● PROVIDED RECORDS
====

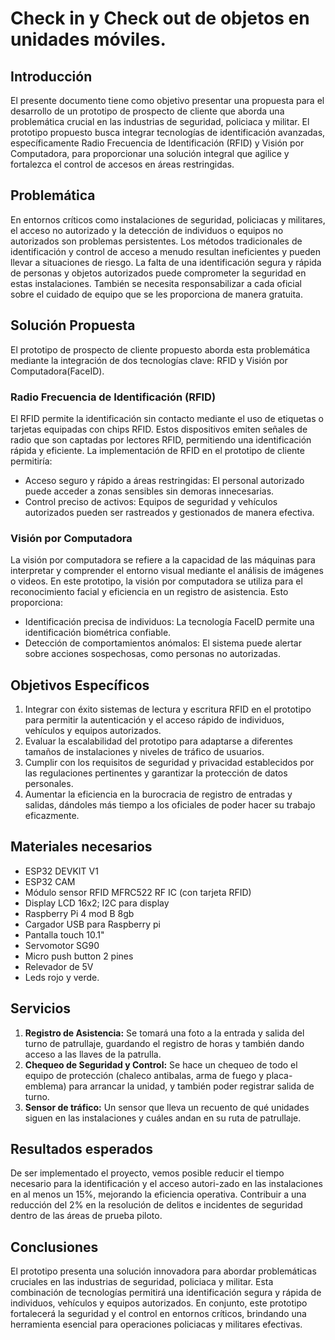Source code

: # Check in y Check out de objetos en unidades móviles. 

## Introducción

El presente documento tiene como objetivo presentar una propuesta para el desarrollo de un prototipo de prospecto de cliente que aborda una problemática crucial en las industrias de seguridad, policiaca y militar. El prototipo propuesto busca integrar tecnologías de identificación avanzadas, específicamente Radio Frecuencia de Identificación (RFID) y Visión por Computadora, para proporcionar una solución integral que agilice y fortalezca el control de accesos en áreas restringidas.

## Problemática

En entornos críticos como instalaciones de seguridad, policiacas y militares, el acceso no autorizado y la detección de individuos o equipos no autorizados son problemas persistentes. Los métodos tradicionales de identificación y control de acceso a menudo resultan ineficientes y pueden llevar a situaciones de riesgo. La falta de una identificación segura y rápida de personas y objetos autorizados puede comprometer la seguridad en estas instalaciones. También se necesita responsabilizar a cada oficial sobre el cuidado de equipo que se les proporciona de manera gratuita.

## Solución Propuesta

El prototipo de prospecto de cliente propuesto aborda esta problemática mediante la integración de dos tecnologías clave: RFID y Visión por Computadora(FaceID).

### Radio Frecuencia de Identificación (RFID)

El RFID permite la identificación sin contacto mediante el uso de etiquetas o tarjetas equipadas con chips RFID. Estos dispositivos emiten señales de radio que son captadas por lectores RFID, permitiendo una identificación rápida y eficiente. La implementación de RFID en el prototipo de cliente permitiría:

- Acceso seguro y rápido a áreas restringidas: El personal autorizado puede acceder a zonas sensibles sin demoras innecesarias.
- Control preciso de activos: Equipos de seguridad y vehículos autorizados pueden ser rastreados y gestionados de manera efectiva.

### Visión por Computadora

La visión por computadora se refiere a la capacidad de las máquinas para interpretar y comprender el entorno visual mediante el análisis de imágenes o videos. En este prototipo, la visión por computadora se utiliza para el reconocimiento facial y eficiencia en un registro de asistencia. Esto proporciona:

- Identificación precisa de individuos: La tecnología FaceID permite una identificación biométrica confiable.
- Detección de comportamientos anómalos: El sistema puede alertar sobre acciones sospechosas, como personas no autorizadas.

## Objetivos Específicos
1. Integrar con éxito sistemas de lectura y escritura RFID en el prototipo para permitir la autenticación y el acceso rápido de individuos, vehículos y equipos autorizados.
2. Evaluar la escalabilidad del prototipo para adaptarse a diferentes tamaños de instalaciones y niveles de tráfico de usuarios.
3. Cumplir con los requisitos de seguridad y privacidad establecidos por las regulaciones pertinentes y garantizar la protección de datos personales.
4. Aumentar la eficiencia en la burocracia de registro de entradas y salidas, dándoles más tiempo a los oficiales de poder hacer su trabajo eficazmente.

## Materiales necesarios
- ESP32 DEVKIT V1
- ESP32 CAM
- Módulo sensor RFID MFRC522 RF IC (con tarjeta RFID)
- Display LCD 16x2; I2C para display 
- Raspberry Pi 4 mod B 8gb
- Cargador USB para Raspberry pi
- Pantalla touch 10.1" 
- Servomotor SG90
- Micro push button 2 pines
- Relevador de 5V 
- Leds rojo y verde.

## Servicios

1. **Registro de Asistencia:** Se tomará una foto a la entrada y salida del turno de patrullaje, guardando el registro de horas y también dando acceso a las llaves de la patrulla. 
2. **Chequeo de Seguridad y Control:** Se hace un chequeo de todo el equipo de protección (chaleco antibalas, arma de fuego y placa-emblema) para arrancar la unidad, y también poder registrar salida de turno.
3. **Sensor de tráfico:** Un sensor que lleva un recuento de qué unidades siguen en las instalaciones y cuáles andan en su ruta de patrullaje.

## Resultados esperados
De ser implementado el proyecto, vemos posible reducir el tiempo necesario para la identificación y el acceso autori-zado en las instalaciones en al menos un 15%, mejorando la eficiencia operativa.
Contribuir a una reducción del 2% en la resolución de delitos e incidentes de seguridad dentro de las áreas de prueba piloto.

## Conclusiones

El prototipo presenta una solución innovadora para abordar problemáticas cruciales en las industrias de seguridad, policiaca y militar. Esta combinación de tecnologías permitirá una identificación segura y rápida de individuos, vehículos y equipos autorizados. En conjunto, este prototipo fortalecerá la seguridad y el control en entornos críticos, brindando una herramienta esencial para operaciones policiacas y militares efectivas.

====

● WHAT THE TASK REQUIRES
The answer must be the line containing "2. **Chequeo de" and every line after it to the end of the records, repeated exactly.

● EXERCISE SOLUTION
2. **Chequeo de Seguridad y Control:** Se hace un chequeo de todo el equipo de protección (chaleco antibalas, arma de fuego y placa-emblema) para arrancar la unidad, y también poder registrar salida de turno.
3. **Sensor de tráfico:** Un sensor que lleva un recuento de qué unidades siguen en las instalaciones y cuáles andan en su ruta de patrullaje.

## Resultados esperados
De ser implementado el proyecto, vemos posible reducir el tiempo necesario para la identificación y el acceso autori-zado en las instalaciones en al menos un 15%, mejorando la eficiencia operativa.
Contribuir a una reducción del 2% en la resolución de delitos e incidentes de seguridad dentro de las áreas de prueba piloto.

## Conclusiones

El prototipo presenta una solución innovadora para abordar problemáticas cruciales en las industrias de seguridad, policiaca y militar. Esta combinación de tecnologías permitirá una identificación segura y rápida de individuos, vehículos y equipos autorizados. En conjunto, este prototipo fortalecerá la seguridad y el control en entornos críticos, brindando una herramienta esencial para operaciones policiacas y militares efectivas.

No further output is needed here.